KS-Net: Multi-band joint speech restoration and enhancement network for 2024 ICASSP SSI Challenge
Guochen Yu, Runqiang Han, Chenglin Xu, Haoran Zhao, Nan Li, Chen Zhang, Xiguang Zheng, Chao Zhou, Qi Huang, Bing Yu
TL;DR
KS-Net addresses robust speech restoration and enhancement under complex acoustic distortions by combining a complex-domain restoration GAN with a multi-band fusion speech enhancer. The restoration stage performs coarse correction in the complex spectrum using a multi-subband encoder–decoder with S-TCM and TF-LSTM, coupled with multi-resolution STFT discriminators and a composite loss; the second stage MF-Net refines spectral details across ERB-scaled bands via band-specific sub-networks.
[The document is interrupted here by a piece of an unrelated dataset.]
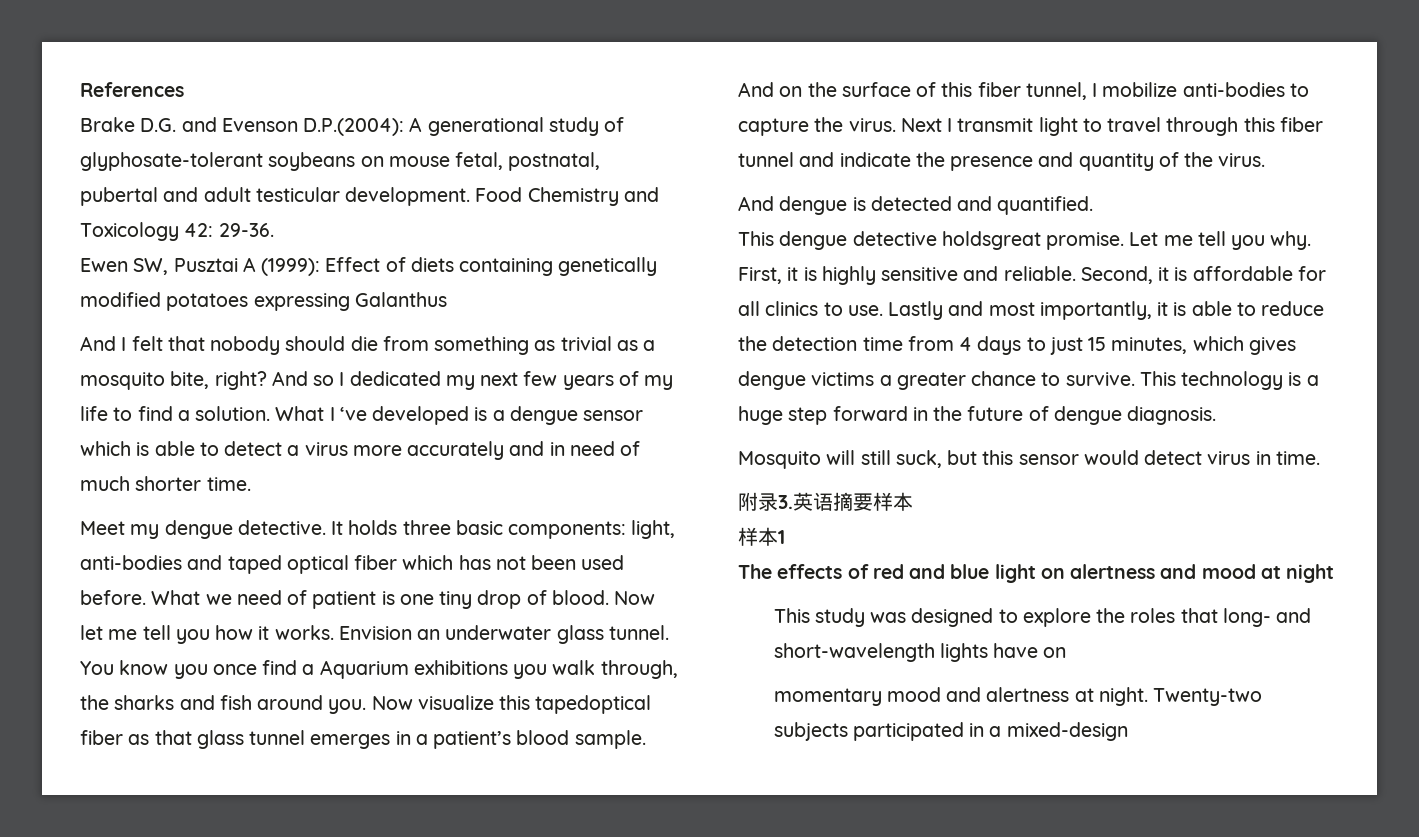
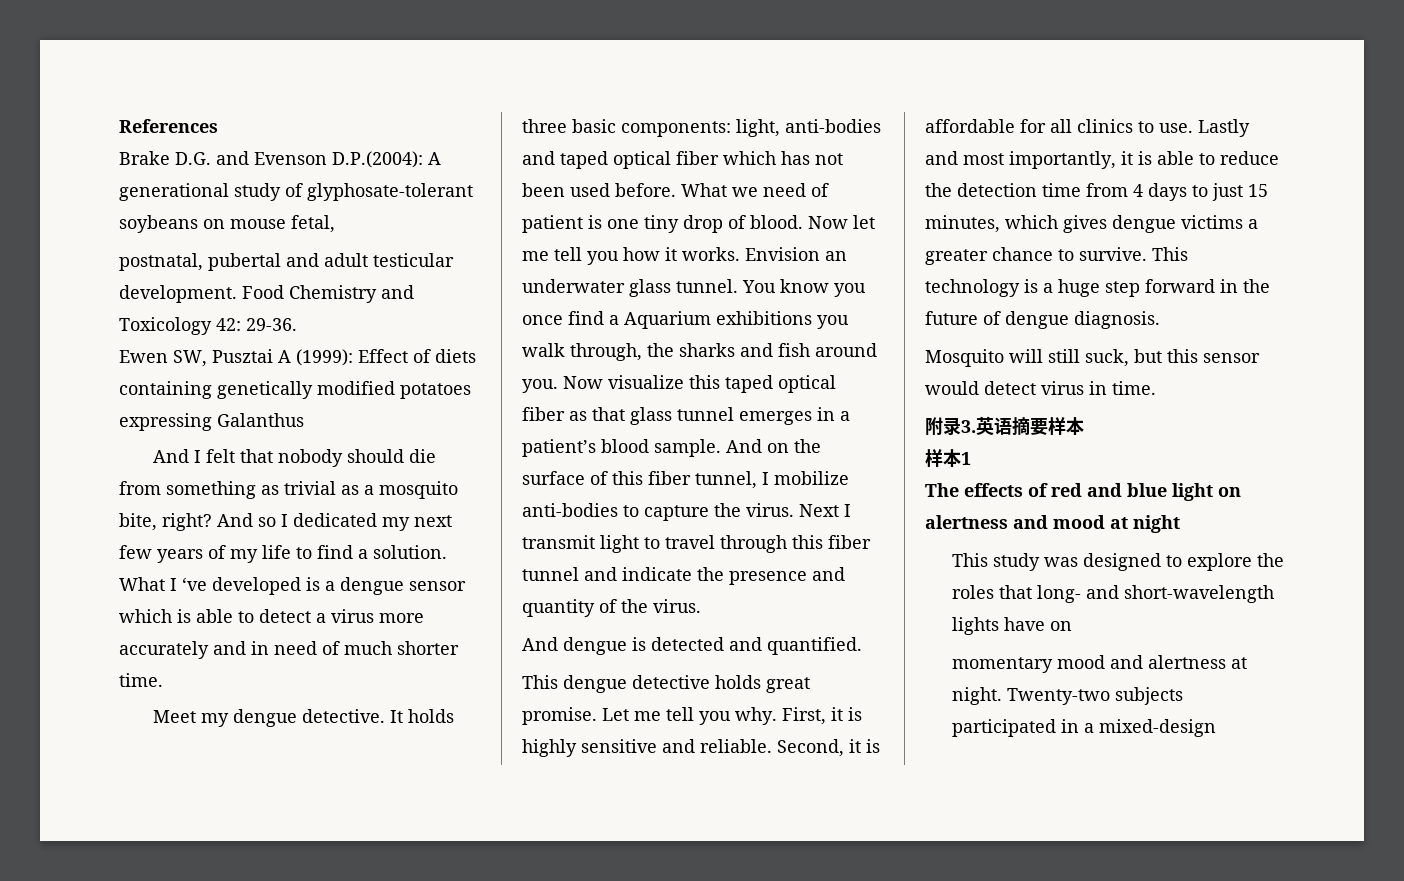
(504, 161) none -> (335, 224) //
[535,695,652,714] tapedoptical -> [725,375,836,393] taped optical
[941,231,1041,250] holdsgreat -> [715,675,810,693] holds great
The approach is validated on the 2024 ICASSP SSI Challenge, achieving first place in both real-time and non-real-time tracks with MOS scores around 3.49 and 3.43 respectively and WAcc of 0.78, demonstrating strong practical impact for real-time speech restoration. The results indicate effective handling of diverse distortions like noise, reverberation, packet loss, and loudness variations, with a practical real-time implementation.
Abstract
This paper presents the speech restoration and enhancement system created by the 1024K team for the ICASSP 2024 Speech Signal Improvement (SSI) Challenge. Our system consists of a generative adversarial network (GAN) in complex-domain for speech restoration and a fine-grained multi-band fusion module for speech enhancement. In the blind test set of SSI, the proposed system achieves an overall mean opinion score (MOS) of 3.49 based on ITU-T P.804 and a Word Accuracy Rate (WAcc) of 0.78 for the real-time track, as well as an overall P.804 MOS of 3.43 and a WAcc of 0.78 for the non-real-time track, ranking 1st in both tracks.